Just a little organisation, and all can be accomplished.


----------



## Daniel Wasson (Jun 2, 2010)

Interesting thread from the archive on just this same question.

http://www.beesource.com/forums/archive/index.php/t-199055.html

Still windy here, but the rain has stopped, and it has warmed up enough that the bees are at least flying a little. If Rick were to make up a queen bank this eveining, put the queens in tomorrow when they arrive, he could make the splits when the weather is a lot better suited.

Rick, I assume you are the same guy I know that works at the wood tools outfit. I would be more than happy to lend a hand with this if needed.


----------



## rrussell6870 (May 14, 2009)

hpm08161947 said:


> Russell... I think LT is suggesting you described "How to" nut wants to know "How long". I am thinking the max time in a good QB to be about 1 month... but are you suggesting that they can be maintained for an even longer period?


Again, I do not bank my queens, as I want my buyers to get fresh queens with the the shortest period of unnatural withholding as possible... that said, Reg has developed a system of banking around 3,000 of them over the entire winter so that he has them available first thing in spring... his method is not much different than our winter cell raising method... he maintains queenless colonies inside a building giving the hive itself a consistent temp of 69 degrees, allows flight through a 12" tube that is 3/8", and literally keeps the colonies stocked with bulk bees all winter long while feeding pollen, substitute, and syrup the whole time.
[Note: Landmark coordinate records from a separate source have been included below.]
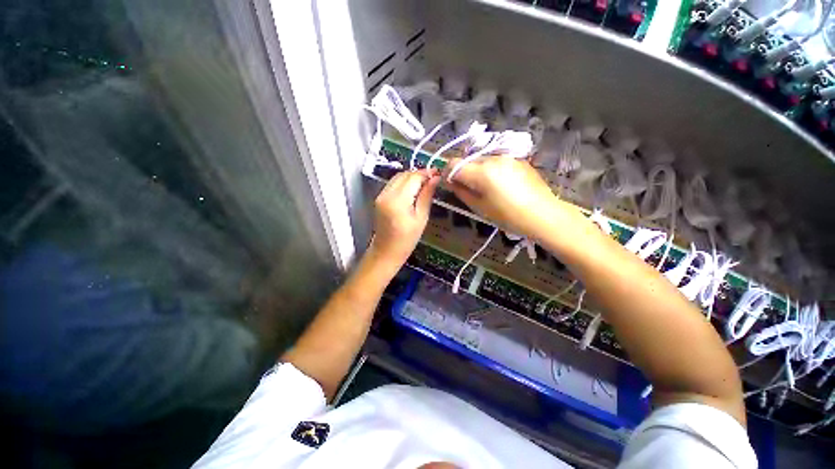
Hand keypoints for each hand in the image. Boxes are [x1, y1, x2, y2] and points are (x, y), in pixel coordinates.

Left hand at [369, 170, 439, 267]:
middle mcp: (386, 194)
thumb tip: (435, 178)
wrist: (386, 251)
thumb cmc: (407, 240)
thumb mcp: (421, 218)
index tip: (438, 174)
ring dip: (411, 177)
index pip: (413, 177)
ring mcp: (381, 195)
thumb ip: (427, 196)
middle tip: (432, 179)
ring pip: (398, 177)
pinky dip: (404, 183)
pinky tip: (413, 190)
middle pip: (404, 174)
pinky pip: (393, 183)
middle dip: (419, 174)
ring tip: (424, 184)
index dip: (426, 173)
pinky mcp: (379, 197)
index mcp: (398, 201)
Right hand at [443, 157, 557, 238]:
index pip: (454, 164)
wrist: (542, 214)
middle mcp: (493, 159)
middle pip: (468, 160)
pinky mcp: (518, 158)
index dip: (447, 173)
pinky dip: (491, 169)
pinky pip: (497, 160)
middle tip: (468, 187)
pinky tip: (501, 183)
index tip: (450, 183)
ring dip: (477, 169)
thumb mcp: (479, 207)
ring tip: (486, 186)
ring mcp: (507, 157)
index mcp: (481, 172)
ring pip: (482, 159)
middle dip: (463, 171)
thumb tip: (450, 182)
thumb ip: (461, 191)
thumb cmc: (507, 216)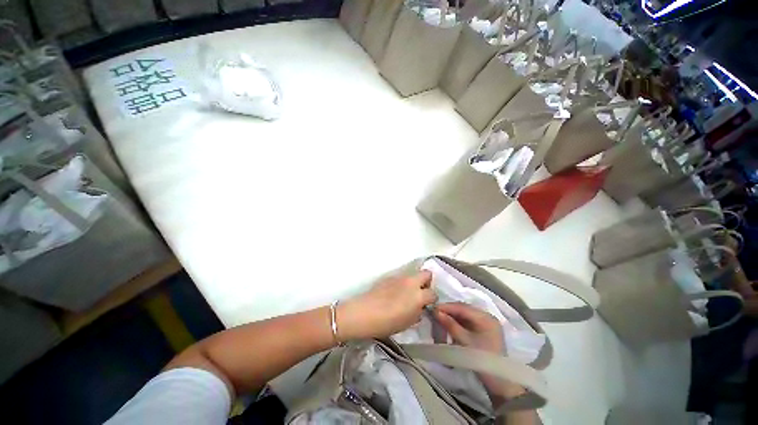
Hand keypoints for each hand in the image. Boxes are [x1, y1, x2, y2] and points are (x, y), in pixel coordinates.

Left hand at [339, 271, 436, 339]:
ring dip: (413, 283)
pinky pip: (400, 278)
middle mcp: (411, 282)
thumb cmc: (388, 323)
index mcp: (418, 295)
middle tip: (421, 293)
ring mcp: (399, 277)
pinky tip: (394, 294)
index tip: (428, 305)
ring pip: (412, 275)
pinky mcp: (389, 277)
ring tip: (406, 295)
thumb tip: (420, 308)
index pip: (433, 293)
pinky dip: (402, 284)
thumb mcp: (407, 323)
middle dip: (427, 282)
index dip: (432, 300)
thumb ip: (417, 313)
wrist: (365, 313)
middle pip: (426, 274)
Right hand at [434, 302, 504, 353]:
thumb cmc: (482, 360)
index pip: (462, 307)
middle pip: (463, 310)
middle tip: (435, 315)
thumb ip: (450, 324)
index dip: (446, 307)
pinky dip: (457, 324)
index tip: (432, 308)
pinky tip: (449, 328)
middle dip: (448, 312)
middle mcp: (486, 317)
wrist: (500, 383)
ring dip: (452, 318)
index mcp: (485, 317)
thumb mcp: (465, 341)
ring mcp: (486, 324)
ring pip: (464, 316)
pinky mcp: (483, 331)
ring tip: (440, 322)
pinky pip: (467, 323)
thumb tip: (435, 311)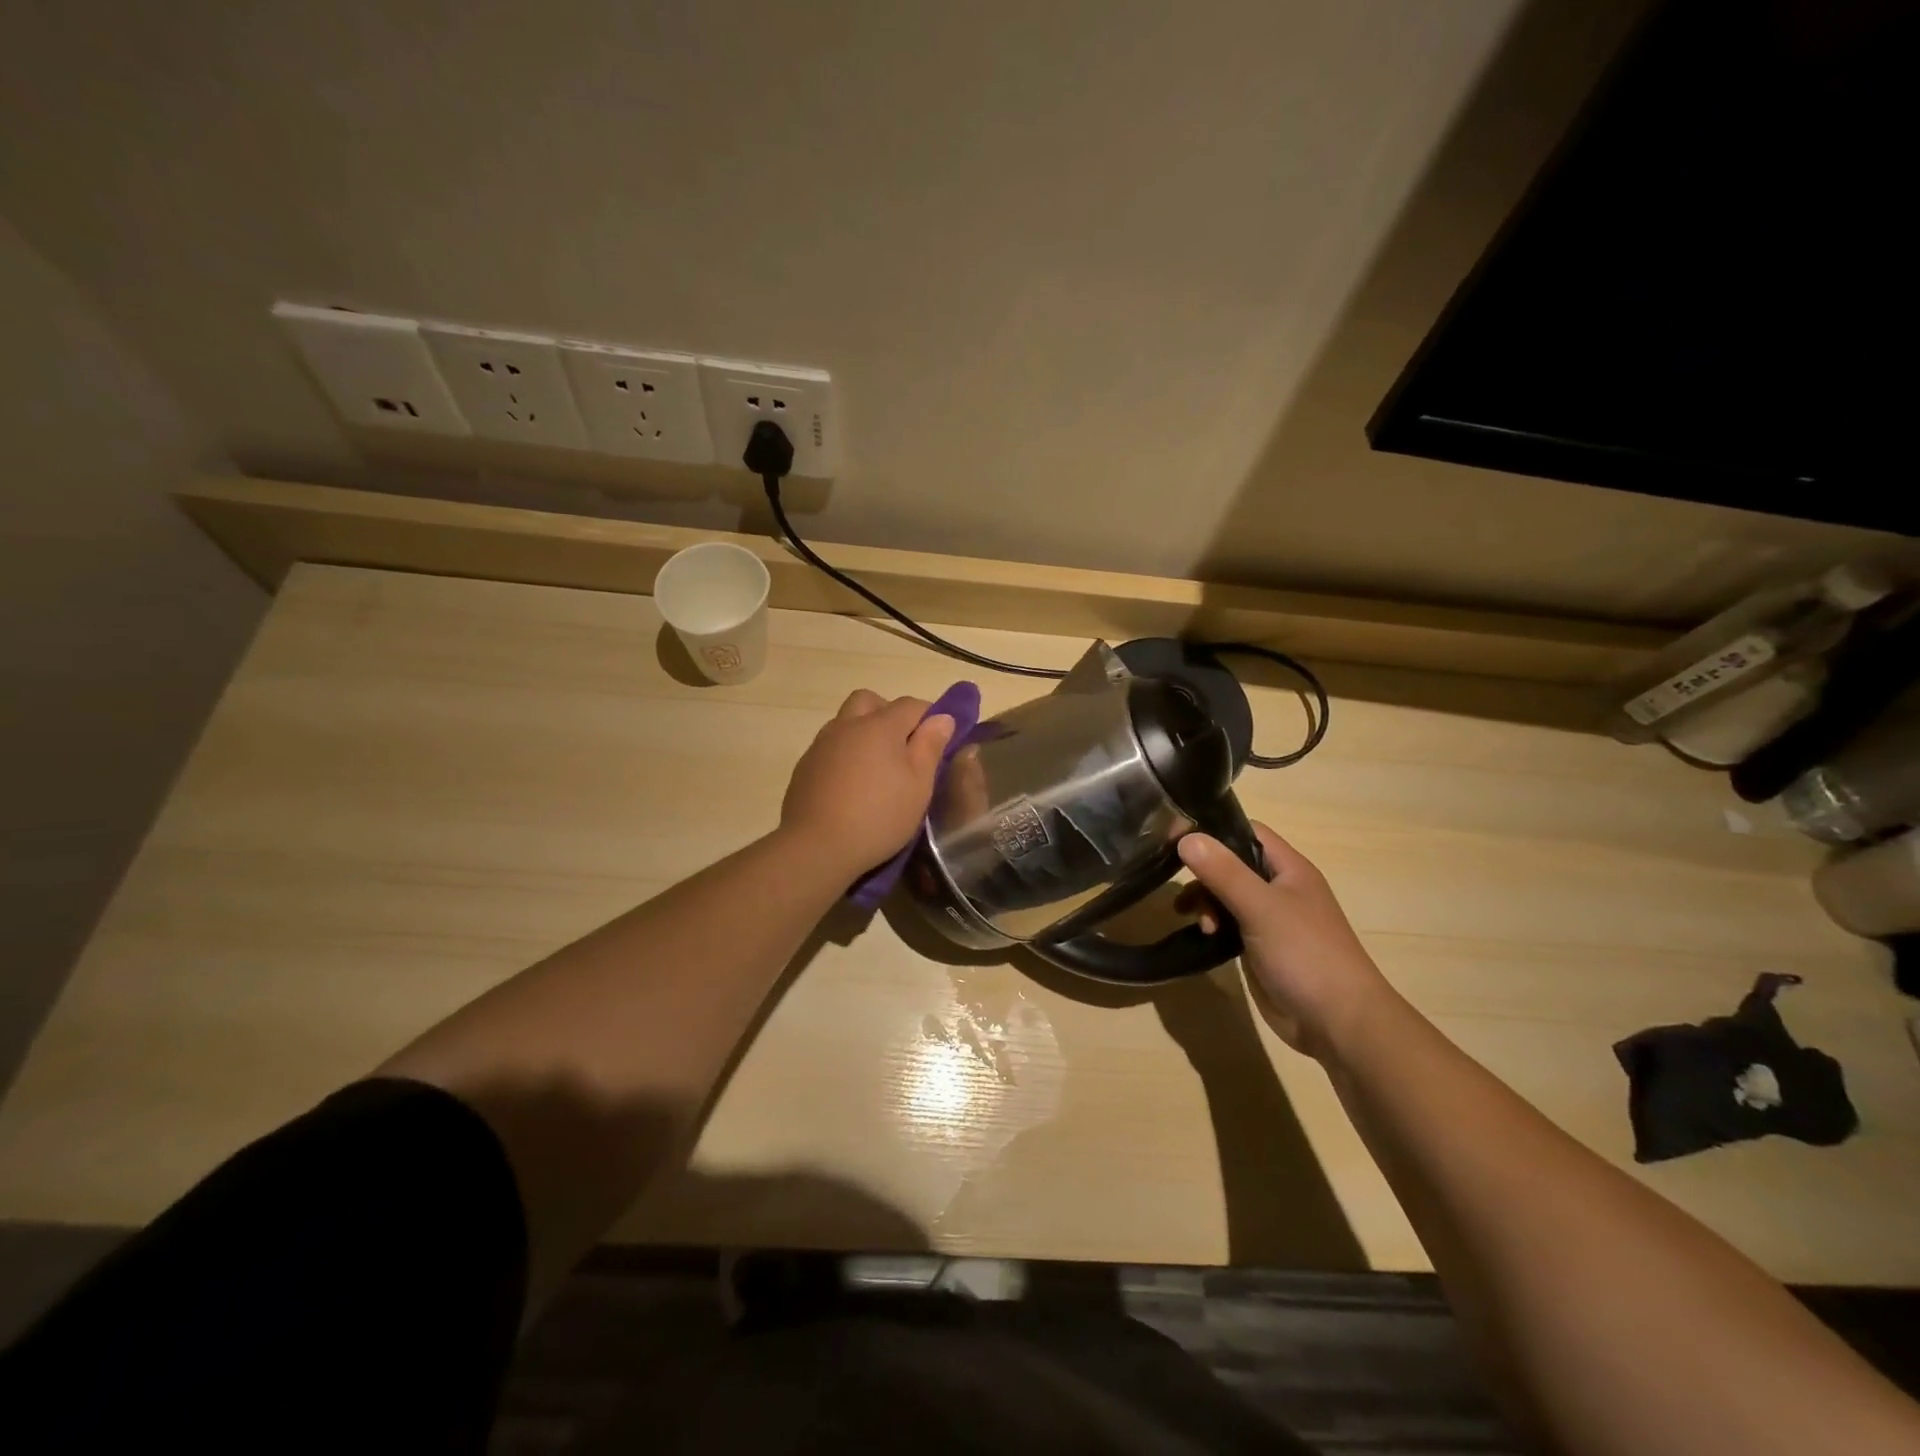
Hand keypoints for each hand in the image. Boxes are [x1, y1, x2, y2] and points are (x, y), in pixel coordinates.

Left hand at [781, 690, 955, 877]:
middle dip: (889, 713)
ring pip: (845, 721)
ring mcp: (821, 745)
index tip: (938, 739)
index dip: (929, 716)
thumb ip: (930, 746)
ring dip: (863, 732)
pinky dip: (844, 754)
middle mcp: (847, 725)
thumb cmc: (879, 815)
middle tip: (902, 745)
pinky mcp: (804, 767)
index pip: (911, 705)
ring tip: (876, 768)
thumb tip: (942, 717)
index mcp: (880, 726)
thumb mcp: (919, 785)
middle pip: (869, 701)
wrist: (816, 846)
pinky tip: (851, 785)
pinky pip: (829, 746)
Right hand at [1176, 823, 1394, 1059]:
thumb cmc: (1306, 954)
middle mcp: (1280, 889)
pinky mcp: (1260, 949)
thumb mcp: (1261, 907)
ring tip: (1199, 924)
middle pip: (1232, 865)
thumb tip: (1185, 837)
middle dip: (1205, 875)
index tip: (1178, 838)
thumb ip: (1224, 872)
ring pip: (1227, 896)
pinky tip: (1202, 938)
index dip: (1216, 831)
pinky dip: (1212, 927)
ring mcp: (1271, 921)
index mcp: (1290, 870)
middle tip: (1185, 894)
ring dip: (1206, 903)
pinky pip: (1229, 926)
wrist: (1339, 1023)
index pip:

The idea is to keep the bees from clustering at all during the winter and provide fresh feed consistently coming in. He says he loses a few on the outer ends of the banks of course, but not too many... and for the most part, doesn't get too many complaints from people getting the queens in his early packages and his pollenation customers that buy the queens at a higher rate due to the extra early availability, do not see much difference...

Keeping in mind that those queens are not really tracked throughout the year to see if they are superseded, as they are in packages and the pollenation queens are usually put into nucs immediately following the almonds then resold.

But they do serve a purpose, and it does show that queens can be banked for as long as six months... 

This is just to be taken for personal knowledge... I do NOT recommend trying it and can NOT attest to the quality of queens that have been banked that long.


----------



## S&H (Feb 25, 2010)

t: Soapy, just curious, did you ever get your queens?


----------